DATA UNDER STUDY Start Marker
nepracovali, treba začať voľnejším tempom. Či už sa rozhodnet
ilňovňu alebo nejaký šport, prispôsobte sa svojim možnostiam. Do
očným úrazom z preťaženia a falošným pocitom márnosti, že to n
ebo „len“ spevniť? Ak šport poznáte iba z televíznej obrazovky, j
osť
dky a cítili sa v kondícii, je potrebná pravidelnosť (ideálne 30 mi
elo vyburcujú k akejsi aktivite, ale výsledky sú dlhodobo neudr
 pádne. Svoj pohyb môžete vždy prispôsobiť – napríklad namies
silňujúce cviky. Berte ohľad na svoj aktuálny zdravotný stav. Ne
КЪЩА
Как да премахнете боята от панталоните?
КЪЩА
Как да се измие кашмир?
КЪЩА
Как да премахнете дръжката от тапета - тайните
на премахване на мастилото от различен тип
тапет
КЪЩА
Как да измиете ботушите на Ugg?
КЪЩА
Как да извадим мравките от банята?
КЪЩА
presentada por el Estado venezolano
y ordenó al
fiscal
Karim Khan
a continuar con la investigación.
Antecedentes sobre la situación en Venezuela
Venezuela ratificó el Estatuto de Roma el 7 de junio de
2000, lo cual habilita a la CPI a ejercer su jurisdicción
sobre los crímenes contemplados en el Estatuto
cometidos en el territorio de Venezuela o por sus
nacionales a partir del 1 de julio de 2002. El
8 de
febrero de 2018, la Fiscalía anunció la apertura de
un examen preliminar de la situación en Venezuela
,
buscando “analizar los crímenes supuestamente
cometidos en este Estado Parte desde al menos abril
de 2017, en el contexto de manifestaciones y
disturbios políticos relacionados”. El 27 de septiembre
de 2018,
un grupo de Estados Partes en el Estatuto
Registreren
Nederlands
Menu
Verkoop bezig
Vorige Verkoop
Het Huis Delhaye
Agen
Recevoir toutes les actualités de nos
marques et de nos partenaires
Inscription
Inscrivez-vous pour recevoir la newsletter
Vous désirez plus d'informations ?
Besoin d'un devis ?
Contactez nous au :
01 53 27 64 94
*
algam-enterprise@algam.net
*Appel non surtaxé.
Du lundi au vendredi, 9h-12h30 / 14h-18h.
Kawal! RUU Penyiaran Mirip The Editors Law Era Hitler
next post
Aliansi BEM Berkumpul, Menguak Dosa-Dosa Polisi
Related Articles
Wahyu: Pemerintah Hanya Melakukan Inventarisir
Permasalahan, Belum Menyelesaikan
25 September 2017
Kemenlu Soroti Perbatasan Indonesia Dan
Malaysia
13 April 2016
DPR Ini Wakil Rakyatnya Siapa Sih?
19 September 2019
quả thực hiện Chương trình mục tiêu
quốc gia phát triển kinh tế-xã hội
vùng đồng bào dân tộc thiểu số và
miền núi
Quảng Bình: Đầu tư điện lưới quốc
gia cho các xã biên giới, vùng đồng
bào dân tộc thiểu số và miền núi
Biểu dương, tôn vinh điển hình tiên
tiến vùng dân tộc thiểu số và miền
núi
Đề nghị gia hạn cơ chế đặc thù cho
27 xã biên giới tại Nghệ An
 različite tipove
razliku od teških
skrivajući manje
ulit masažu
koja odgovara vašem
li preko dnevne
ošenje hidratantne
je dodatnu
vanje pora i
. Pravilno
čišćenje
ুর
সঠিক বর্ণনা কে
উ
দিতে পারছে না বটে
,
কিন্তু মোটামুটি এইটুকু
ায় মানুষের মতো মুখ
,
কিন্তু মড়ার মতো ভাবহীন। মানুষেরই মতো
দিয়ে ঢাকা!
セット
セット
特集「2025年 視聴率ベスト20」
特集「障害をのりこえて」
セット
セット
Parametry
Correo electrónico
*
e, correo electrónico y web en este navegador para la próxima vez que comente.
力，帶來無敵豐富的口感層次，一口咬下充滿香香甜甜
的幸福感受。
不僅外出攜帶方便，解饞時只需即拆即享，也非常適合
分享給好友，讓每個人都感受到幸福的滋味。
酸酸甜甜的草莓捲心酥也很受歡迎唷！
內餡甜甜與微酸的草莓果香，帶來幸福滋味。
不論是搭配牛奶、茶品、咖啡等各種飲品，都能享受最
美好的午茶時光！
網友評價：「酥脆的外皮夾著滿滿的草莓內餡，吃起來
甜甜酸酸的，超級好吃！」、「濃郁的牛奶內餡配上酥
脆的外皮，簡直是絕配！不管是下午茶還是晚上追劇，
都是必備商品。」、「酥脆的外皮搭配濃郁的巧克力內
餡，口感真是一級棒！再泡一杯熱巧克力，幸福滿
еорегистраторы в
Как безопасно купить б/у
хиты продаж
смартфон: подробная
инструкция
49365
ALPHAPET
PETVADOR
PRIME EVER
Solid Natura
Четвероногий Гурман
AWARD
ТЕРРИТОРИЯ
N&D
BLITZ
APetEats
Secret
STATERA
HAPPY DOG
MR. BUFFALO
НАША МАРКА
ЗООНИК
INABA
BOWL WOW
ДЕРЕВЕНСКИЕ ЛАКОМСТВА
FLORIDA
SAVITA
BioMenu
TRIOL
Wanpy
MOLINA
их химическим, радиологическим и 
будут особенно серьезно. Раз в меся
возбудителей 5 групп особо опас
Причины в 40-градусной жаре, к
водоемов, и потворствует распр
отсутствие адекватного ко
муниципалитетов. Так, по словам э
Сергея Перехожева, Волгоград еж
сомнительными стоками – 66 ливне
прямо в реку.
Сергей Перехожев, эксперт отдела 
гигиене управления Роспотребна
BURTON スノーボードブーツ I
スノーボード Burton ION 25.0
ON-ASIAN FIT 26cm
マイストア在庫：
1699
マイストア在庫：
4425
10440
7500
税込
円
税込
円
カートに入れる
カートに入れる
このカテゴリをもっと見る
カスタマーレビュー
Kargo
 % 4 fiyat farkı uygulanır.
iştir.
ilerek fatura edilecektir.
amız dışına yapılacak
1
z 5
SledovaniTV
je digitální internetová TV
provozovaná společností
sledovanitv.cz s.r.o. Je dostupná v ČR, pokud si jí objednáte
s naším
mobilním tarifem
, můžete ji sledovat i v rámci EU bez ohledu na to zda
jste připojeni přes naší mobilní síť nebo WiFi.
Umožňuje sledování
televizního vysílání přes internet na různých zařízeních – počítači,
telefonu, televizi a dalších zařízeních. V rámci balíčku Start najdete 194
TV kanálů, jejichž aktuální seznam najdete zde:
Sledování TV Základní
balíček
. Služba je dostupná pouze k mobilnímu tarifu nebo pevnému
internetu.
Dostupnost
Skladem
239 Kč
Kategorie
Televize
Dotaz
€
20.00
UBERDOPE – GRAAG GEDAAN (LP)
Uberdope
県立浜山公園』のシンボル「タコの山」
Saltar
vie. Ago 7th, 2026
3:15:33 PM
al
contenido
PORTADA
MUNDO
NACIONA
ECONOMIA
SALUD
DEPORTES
DATA UNDER STUDY End Marker
_WHAT THE TASK REQUIRES_. Output the data in full, please, exactly as written.

_SOLUTION_.
nepracovali, treba začať voľnejším tempom. Či už sa rozhodnet
ilňovňu alebo nejaký šport, prispôsobte sa svojim možnostiam. Do
očným úrazom z preťaženia a falošným pocitom márnosti, že to n
ebo „len“ spevniť? Ak šport poznáte iba z televíznej obrazovky, j
osť
dky a cítili sa v kondícii, je potrebná pravidelnosť (ideálne 30 mi
elo vyburcujú k akejsi aktivite, ale výsledky sú dlhodobo neudr
 pádne. Svoj pohyb môžete vždy prispôsobiť – napríklad namies
silňujúce cviky. Berte ohľad na svoj aktuálny zdravotný stav. Ne
КЪЩА
Как да премахнете боята от панталоните?
КЪЩА
Как да се измие кашмир?
КЪЩА
Как да премахнете дръжката от тапета - тайните
на премахване на мастилото от различен тип
тапет
КЪЩА
Как да измиете ботушите на Ugg?
КЪЩА
Как да извадим мравките от банята?
КЪЩА
presentada por el Estado venezolano
y ordenó al
fiscal
Karim Khan
a continuar con la investigación.
Antecedentes sobre la situación en Venezuela
Venezuela ratificó el Estatuto de Roma el 7 de junio de
2000, lo cual habilita a la CPI a ejercer su jurisdicción
sobre los crímenes contemplados en el Estatuto
cometidos en el territorio de Venezuela o por sus
nacionales a partir del 1 de julio de 2002. El
8 de
febrero de 2018, la Fiscalía anunció la apertura de
un examen preliminar de la situación en Venezuela
,
buscando “analizar los crímenes supuestamente
cometidos en este Estado Parte desde al menos abril
de 2017, en el contexto de manifestaciones y
disturbios políticos relacionados”. El 27 de septiembre
de 2018,
un grupo de Estados Partes en el Estatuto
Registreren
Nederlands
Menu
Verkoop bezig
Vorige Verkoop
Het Huis Delhaye
Agen
Recevoir toutes les actualités de nos
marques et de nos partenaires
Inscription
Inscrivez-vous pour recevoir la newsletter
Vous désirez plus d'informations ?
Besoin d'un devis ?
Contactez nous au :
01 53 27 64 94
*
algam-enterprise@algam.net
*Appel non surtaxé.
Du lundi au vendredi, 9h-12h30 / 14h-18h.
Kawal! RUU Penyiaran Mirip The Editors Law Era Hitler
next post
Aliansi BEM Berkumpul, Menguak Dosa-Dosa Polisi
Related Articles
Wahyu: Pemerintah Hanya Melakukan Inventarisir
Permasalahan, Belum Menyelesaikan
25 September 2017
Kemenlu Soroti Perbatasan Indonesia Dan
Malaysia
13 April 2016
DPR Ini Wakil Rakyatnya Siapa Sih?
19 September 2019
quả thực hiện Chương trình mục tiêu
quốc gia phát triển kinh tế-xã hội
vùng đồng bào dân tộc thiểu số và
miền núi
Quảng Bình: Đầu tư điện lưới quốc
gia cho các xã biên giới, vùng đồng
bào dân tộc thiểu số và miền núi
Biểu dương, tôn vinh điển hình tiên
tiến vùng dân tộc thiểu số và miền
núi
Đề nghị gia hạn cơ chế đặc thù cho
27 xã biên giới tại Nghệ An
 različite tipove
razliku od teških
skrivajući manje
ulit masažu
koja odgovara vašem
li preko dnevne
ošenje hidratantne
je dodatnu
vanje pora i
. Pravilno
čišćenje
ুর
সঠিক বর্ণনা কে
উ
দিতে পারছে না বটে
,
কিন্তু মোটামুটি এইটুকু
ায় মানুষের মতো মুখ
,
কিন্তু মড়ার মতো ভাবহীন। মানুষেরই মতো
দিয়ে ঢাকা!
セット
セット
特集「2025年 視聴率ベスト20」
特集「障害をのりこえて」
セット
セット
Parametry
Correo electrónico
*
e, correo electrónico y web en este navegador para la próxima vez que comente.
力，帶來無敵豐富的口感層次，一口咬下充滿香香甜甜
的幸福感受。
不僅外出攜帶方便，解饞時只需即拆即享，也非常適合
分享給好友，讓每個人都感受到幸福的滋味。
酸酸甜甜的草莓捲心酥也很受歡迎唷！
內餡甜甜與微酸的草莓果香，帶來幸福滋味。
不論是搭配牛奶、茶品、咖啡等各種飲品，都能享受最
美好的午茶時光！
網友評價：「酥脆的外皮夾著滿滿的草莓內餡，吃起來
甜甜酸酸的，超級好吃！」、「濃郁的牛奶內餡配上酥
脆的外皮，簡直是絕配！不管是下午茶還是晚上追劇，
都是必備商品。」、「酥脆的外皮搭配濃郁的巧克力內
餡，口感真是一級棒！再泡一杯熱巧克力，幸福滿
еорегистраторы в
Как безопасно купить б/у
хиты продаж
смартфон: подробная
инструкция
49365
ALPHAPET
PETVADOR
PRIME EVER
Solid Natura
Четвероногий Гурман
AWARD
ТЕРРИТОРИЯ
N&D
BLITZ
APetEats
Secret
STATERA
HAPPY DOG
MR. BUFFALO
НАША МАРКА
ЗООНИК
INABA
BOWL WOW
ДЕРЕВЕНСКИЕ ЛАКОМСТВА
FLORIDA
SAVITA
BioMenu
TRIOL
Wanpy
MOLINA
их химическим, радиологическим и 
будут особенно серьезно. Раз в меся
возбудителей 5 групп особо опас
Причины в 40-градусной жаре, к
водоемов, и потворствует распр
отсутствие адекватного ко
муниципалитетов. Так, по словам э
Сергея Перехожева, Волгоград еж
сомнительными стоками – 66 ливне
прямо в реку.
Сергей Перехожев, эксперт отдела 
гигиене управления Роспотребна
BURTON スノーボードブーツ I
スノーボード Burton ION 25.0
ON-ASIAN FIT 26cm
マイストア在庫：
1699
マイストア在庫：
4425
10440
7500
税込
円
税込
円
カートに入れる
カートに入れる
このカテゴリをもっと見る
カスタマーレビュー
Kargo
 % 4 fiyat farkı uygulanır.
iştir.
ilerek fatura edilecektir.
amız dışına yapılacak
1
z 5
SledovaniTV
je digitální internetová TV
provozovaná společností
sledovanitv.cz s.r.o. Je dostupná v ČR, pokud si jí objednáte
s naším
mobilním tarifem
, můžete ji sledovat i v rámci EU bez ohledu na to zda
jste připojeni přes naší mobilní síť nebo WiFi.
Umožňuje sledování
televizního vysílání přes internet na různých zařízeních – počítači,
telefonu, televizi a dalších zařízeních. V rámci balíčku Start najdete 194
TV kanálů, jejichž aktuální seznam najdete zde:
Sledování TV Základní
balíček
. Služba je dostupná pouze k mobilnímu tarifu nebo pevnému
internetu.
Dostupnost
Skladem
239 Kč
Kategorie
Televize
Dotaz
€
20.00
UBERDOPE – GRAAG GEDAAN (LP)
Uberdope
県立浜山公園』のシンボル「タコの山」
Saltar
vie. Ago 7th, 2026
3:15:33 PM
al
contenido
PORTADA
MUNDO
NACIONA
ECONOMIA
SALUD
DEPORTES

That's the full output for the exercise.